No "livre e democrático" Brasil, os homicídios à bala fazem 123 vítimas por dia,
cinco a cada hora, e assim supera países europeus onde frequentemente
ocorrem chacinas, atentados e guerras civis.
Experimentamos nosso próprio veneno. O Brasil é o
quarto maior exportador de armas de fogo no mundo, atrás apenas de Estados
Unidos, Itália e Alemanha. Portanto, uma potência internacional nesse quesito.

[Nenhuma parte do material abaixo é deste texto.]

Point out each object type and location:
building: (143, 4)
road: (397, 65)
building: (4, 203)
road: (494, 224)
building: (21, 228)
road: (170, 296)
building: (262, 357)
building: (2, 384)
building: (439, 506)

Trocaríamos esse status por mais educação.
Vivemos, de fato, em um país militarizado, onde
forças armadas agora são enviadas às ruas para deter manifestações populares e
onde a polícia recebe ordens para invadir moradias da periferia em busca de
criminosos, enquanto balas perdidas, ou com endereço certo, tiram a vida de trabalhadores, estudantes, crianças. E a vítima é quase sempre é a mesma: o brasileiro jovem, pobre e negro.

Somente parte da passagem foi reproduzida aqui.